#### GOAL 1:
Transcribe the part of the transcript on asylum hotel protests that opens with the words containing "Migrant Crisis: Asylum" and closes with "across the country.".
#### GOAL 2:
In the transcript on asylum hotel protests, which city does the north of England correspondent report from?
#### GOAL 3:
Resume the transcript on asylum hotel protests from where it stops.

#### QUOTED TEXT:

>>>

Migrant Crisis: Asylum hotel protests ex
Well, let's return now to our top story
today and more protests across the
country are happening over the weekend
and it's all around the use of hotels
housing asylum seekers. This comes as
reform UK leader Nigel Farage has
promised mass deportations of illegal
immigrants if he wins the next general
election. Well, let's go to our north of
England correspondent that Shingi Malik
who joins us from Liverpool where one of
the protests is due to take place.
Tensions rising across the country.
Shingi, what's it like in Liverpool?
>> Well, Leah, you just spoke about the
political picture. This is the picture
here on the ground in Liverpool. There
are hundreds of people in the center of
the city, those anti-immigration
protesters, but also counterprotesters
gathering in the city amidst what I can
describe as the police doing their best
to try and get a handle on the
situation. We know Merai police have put
in place a number of enforcement powers,
powers to stop and search people as well
as powers to disperse them. But this is
what you can see. So there's a few
police officers in and amongst the
crowd. You can see that sea of flags.

<<<

#### RAW RECORDS:
>>>

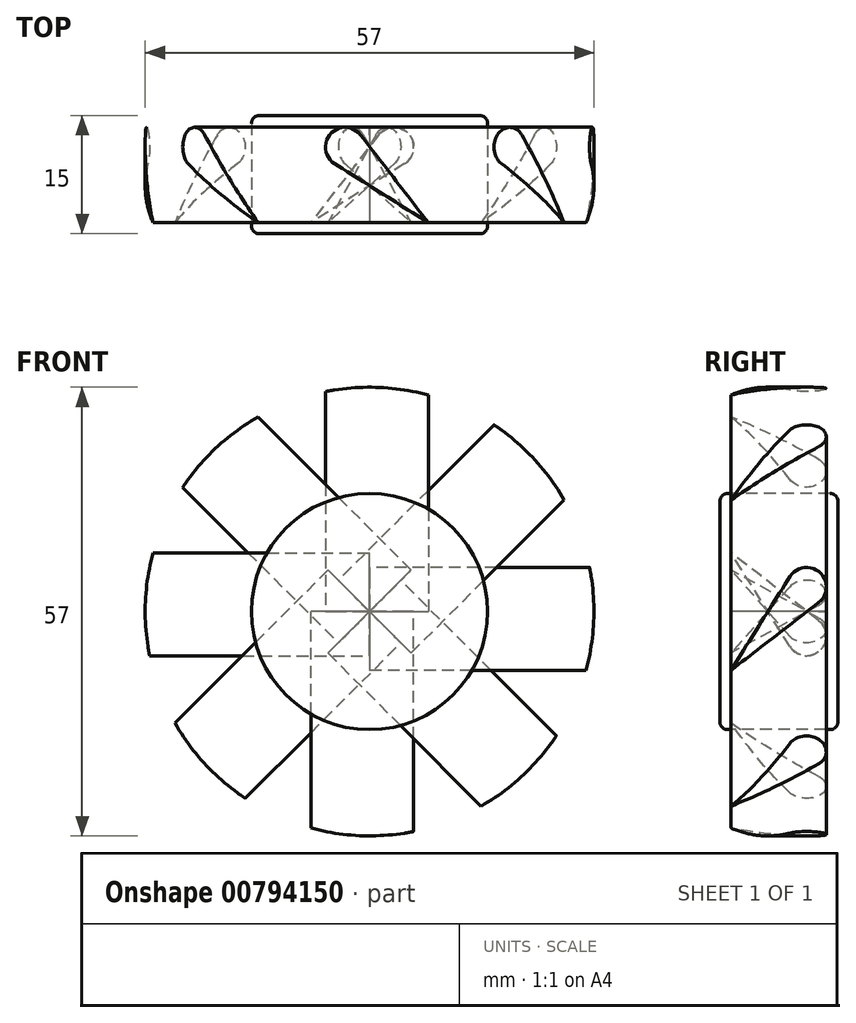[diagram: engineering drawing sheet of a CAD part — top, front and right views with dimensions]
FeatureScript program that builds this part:
annotation { "Feature Type Name" : "Feature", "Feature Type Description" : "" }
export const myFeature = defineFeature(function(context is Context, id is Id, definition is map)
    precondition{}
    {
        {
            var Q0;
            Q0=qCreatedBy(makeId("Front.planeOp"),FACE);
            var sketch = newSketch(context, id + "F0", { "sketchPlane" : qUnion([Q0])});
            skCircle(sketch, "E0", {"center": v(0, 0) * mm, "radius": 29 * mm});
            skLineSegment(sketch, "E1.bottom", {"start": v(30, -30) * mm, "end": v(-30, -30) * mm});
            skLineSegment(sketch, "E1.top", {"start": v(30, 30) * mm, "end": v(-30, 30) * mm});
            skLineSegment(sketch, "E1.left", {"start": v(30, -30) * mm, "end": v(30, 30) * mm});
            skLineSegment(sketch, "E1.right", {"start": v(-30, -30) * mm, "end": v(-30, 30) * mm});
            skLineSegment(sketch, "E2.bottom", {"start": v(25, -25) * mm, "end": v(-25, -25) * mm, "construction": true});
            skLineSegment(sketch, "E2.top", {"start": v(25, 25) * mm, "end": v(-25, 25) * mm, "construction": true});
            skLineSegment(sketch, "E2.left", {"start": v(25, -25) * mm, "end": v(25, 25) * mm, "construction": true});
            skLineSegment(sketch, "E2.right", {"start": v(-25, -25) * mm, "end": v(-25, 25) * mm, "construction": true});
            skCircle(sketch, "E3", {"center": v(-25, 25) * mm, "radius": 1.5 * mm});
            skCircle(sketch, "E4", {"center": v(25, 25) * mm, "radius": 1.5 * mm});
            skCircle(sketch, "E5", {"center": v(25, -25) * mm, "radius": 1.5 * mm});
            skCircle(sketch, "E6", {"center": v(-25, -25) * mm, "radius": 1.5 * mm});
            skSolve(sketch);
        }
        {
            var Q0;
            Q0=makeQuery(id+"F0.imprint","IMPRINT",FACE,{"disambiguationData":[TD([[makeQuery(id+"F0.imprint","IMPRINT",EDGE,{"derivedFrom":sQuery(id+"F0.wireOp",EDGE,"E0")}),-1.0]])]});
            extrude(context, id + "F1", {"entities" : qUnion([Q0]), "oppositeDirection" : true, "depth" : 15 * mm, "offsetDistance" : 25 * mm});
        }
        {
            var Q0;
            Q0=qCreatedBy(makeId("Right.planeOp"),FACE);
            var sketch = newSketch(context, id + "F2", { "sketchPlane" : qUnion([Q0])});
            skLineSegment(sketch, "E7", {"start": v(0, 0) * mm, "end": v(-17.7, 0) * mm, "construction": true});
            skPoint(sketch, "E8.0", {"position": v(0, 0) * mm});
            skCircle(sketch, "E9", {"center": v(11.01, 3.11) * mm, "radius": 2.5 * mm, "construction": true});
            skLineSegment(sketch, "E10", {"start": v(11.01, 3.11) * mm, "end": v(1.41, -7.46) * mm});
            skLineSegment(sketch, "E11", {"start": v(8.9, 4.45) * mm, "end": v(1.41, -7.46) * mm});
            skLineSegment(sketch, "E12", {"start": v(12.54, 1.14) * mm, "end": v(1.41, -7.46) * mm});
            skArc(sketch, "E13", {"start": v(8.9, 4.45) * mm, "mid": v(12.7, 4.97) * mm, "end": v(12.54, 1.14) * mm});
            skLineSegment(sketch, "E14.0", {"start": v(15, -30) * mm, "end": v(15, 30) * mm, "construction": true});
            skLineSegment(sketch, "E15", {"start": v(0, -9.28) * mm, "end": v(0, 9) * mm});
            skSolve(sketch);
        }
        {
            var Q0;
            Q0 = qSketchRegion(id + "F2", true);
            extrude(context, id + "F3", {"entities" : qUnion([Q0]), "depth" : 30 * mm, "offsetDistance" : 25 * mm});
        }
        {
            var Q0;
            Q0=makeQuery(id+"F3.opExtrude","SWEPT_BODY",BODY,{"disambiguationData":[OSD([sQuery(id+"F2.wireOp",EDGE,"E11"),sQuery(id+"F2.wireOp",EDGE,"E12"),sQuery(id+"F2.wireOp",EDGE,"E13")])]});
            var Q1;
            Q1=sQuery(id+"F2.wireOp",EDGE,"E7");
            circularPattern(context, id + "F4", {"entities" : qUnion([Q0]), "axis" : qUnion([Q1]), "angle" : 360 * degree, "instanceCount" : 8, "equalSpace" : true});
        }
        {
            var Q0;
            Q0=qCreatedBy(makeId("Front.planeOp"),FACE);
            var sketch = newSketch(context, id + "F5", { "sketchPlane" : qUnion([Q0])});
            skCircle(sketch, "E16", {"center": v(0, 0) * mm, "radius": 15 * mm});
            skSolve(sketch);
        }
        {
            var Q0;
            Q0 = qSketchRegion(id + "F5", true);
            extrude(context, id + "F6", {"entities" : qUnion([Q0]), "oppositeDirection" : true, "depth" : 15 * mm, "offsetDistance" : 25 * mm});
        }
        {
            var Q0;
            Q0=qCreatedBy(makeId("Front.planeOp"),FACE);
            var sketch = newSketch(context, id + "F7", { "sketchPlane" : qUnion([Q0])});
            skPoint(sketch, "E17.0", {"position": v(0, 0) * mm});
            skCircle(sketch, "E18", {"center": v(0, 0) * mm, "radius": 28.5 * mm});
            skCircle(sketch, "E19", {"center": v(0, 0) * mm, "radius": 50 * mm});
            skSolve(sketch);
        }
        {
            var Q0;
            Q0 = qSketchRegion(id + "F7", true);
            extrude(context, id + "F8", {"entities" : qUnion([Q0]), "operationType" : NewBodyOperationType.REMOVE, "endBound" : BoundingType.THROUGH_ALL, "oppositeDirection" : true, "depth" : 25 * mm, "offsetDistance" : 25 * mm});
        }
        {
            var Q0;
            Q0=makeQuery(id+"F6.opExtrude","CAP_EDGE",EDGE,{"disambiguationData":[OSD([sQuery(id+"F5.wireOp",EDGE,"E16")])],"isStart":true});
            var Q1;
            Q1=makeQuery(id+"F6.opExtrude","CAP_EDGE",EDGE,{"disambiguationData":[OSD([sQuery(id+"F5.wireOp",EDGE,"E16")])],"isStart":false});
            fillet(context, id + "F9", {"entities" : qUnion([Q0, Q1]), "radius" : 1 * mm, "tangentPropagation" : true, "allowEdgeOverflow" : false});
        }
    });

<<<

#### EXPECTED OUTPUT 1:
Migrant Crisis: Asylum hotel protests ex
Well, let's return now to our top story
today and more protests across the
country are happening over the weekend
and it's all around the use of hotels
housing asylum seekers. This comes as
reform UK leader Nigel Farage has
promised mass deportations of illegal
immigrants if he wins the next general
election. Well, let's go to our north of
England correspondent that Shingi Malik
who joins us from Liverpool where one of
the protests is due to take place.
Tensions rising across the country.

#### EXPECTED OUTPUT 2:
Liverpool.

#### EXPECTED OUTPUT 3:
That is a demonstration by UKIP, the UK
Independence Party, one of the
right-wing groups who are against
immigration, against those people being
placed in asylum hotels. And it's a sea
of noise. And those Great Britain flags
are also in and amongst dotted amongst
those is a group of counterprotesters.
And what is different about this versus
some of the protests we've seen centered
around hotels is that there isn't a
focal point. They are spilling out into
the city center, meaning that we've seen
quite a few skirmishes and tussles
between the different groups. And we've
seen the police having to be quite
mobile and quite active. At one point
the right-wing group tried to head into
the city center one way. They are now
trying to head into the city center the
other way. But then in and amongst them
you have got the left-wing groups as
well who are trying to make their voices
heard. And I think you can see all of
that on our camera. But if I refer back
to the right you can also see the effort
that the police are putting in. So here
you can see those police vehicles, those
vans, those riot vans coming in to help
offer support to the police here.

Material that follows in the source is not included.